===== Excerpted text

Other atrocities carried out by the group include the use of child captives as suicide bombers, typically under the influence of drugs.

In August 2014, Shekau appeared in a propaganda video flanked by masked gunmen to declare: “We are in an Islamic caliphate. We have nothing to do with Nigeria. We don’t believe in this name.”

The following March, he pledged Boko Haram’s support for Isis, apparently turning his back on al-Qaeda, an organisation of whom his spokesman had said in 2011: “[They] are our elder brothers. We enjoy financial and technical support from them. Anything we want from them we ask them.”

Around this time, cracks began to show. The militants were pushed back into the forests by a coalition of fighters from Nigeria, Cameroon, Chad and Niger, a retreat that enabled the discovery of a mass grave containing 400 bodies in the town of Damask.

Nigerian soldiers man a checkpoint in Gwoza
Nigerian soldiers man a checkpoint in Gwoza (AP)

In April 2015, 450 women and girls were rescued from their clutches and, in August 2016, Isis released a video claiming that Shekau had been replaced as leader by Abu Musab al-Barnawi, the son of Mohammed Yusuf.

Shekau denied this, insisting he was still in control, but the communication fuelled speculation that Boko Haram had been split into two warring factions.

In March 2018, the group lost further ground when a Nigerian and Cameroonian task force liberated a 1,000 women and children from the villages of Malamkari, Amchaka, Walasa and Gora.

==========
===== Provided data

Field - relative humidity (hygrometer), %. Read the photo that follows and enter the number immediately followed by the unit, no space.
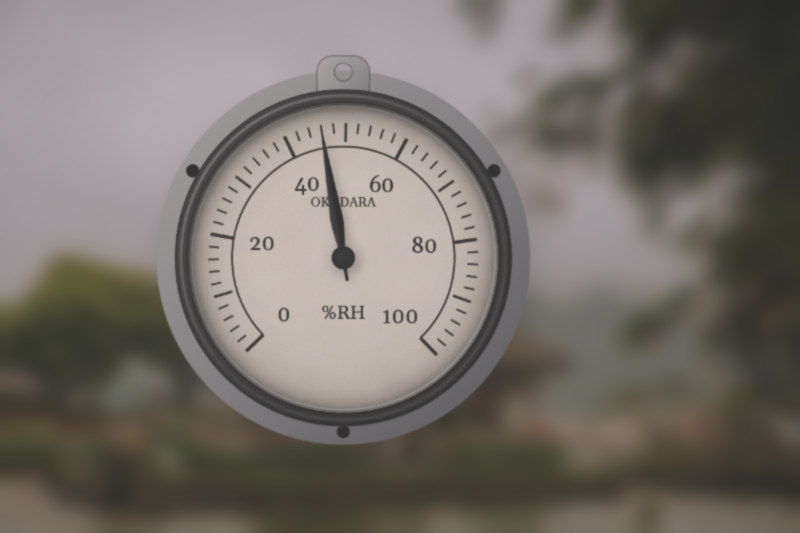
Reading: 46%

==========

## [Exercise instructions]
Write the next few sentences of the Boko Haram passage, starting right after its last sentence about the March 2018 liberation of women and children. Leave the lines after the Boko Haram passage out of your work entirely.

## [Task response]
In mid-July, militants carried out two attacks in quick succession – one on an army base in Jilli in Yobe, another in a convoy outside of Bama in Borno.

Counter-terror expert Yan St-Pierre told AFP that he believed the twin assaults could represent two new divisions battling for supremacy.

For his part, Nigeria’s president Muhammadu Buhari, elected on a promise he would rid the country of Boko Haram, insisted the situation was in “a post-conflict stabilisation phase”.

But Yan St-Pierre is less confident about the terrorists' waning powers: “The supply of Boko Haram fighters is always there, either through kidnapping or economic reasons, they tap into a wide pool of personnel, they find a way to replenish their strength.”

Boko Haram has been well supplied with cash and weapons from its earliest days, its men armed with AK-47s and rocket-propelled grenade launchers thanks to funds received from other terror groups, ransoms, the sale of slaves and black market ivory obtained through poaching and from regional bank robberies.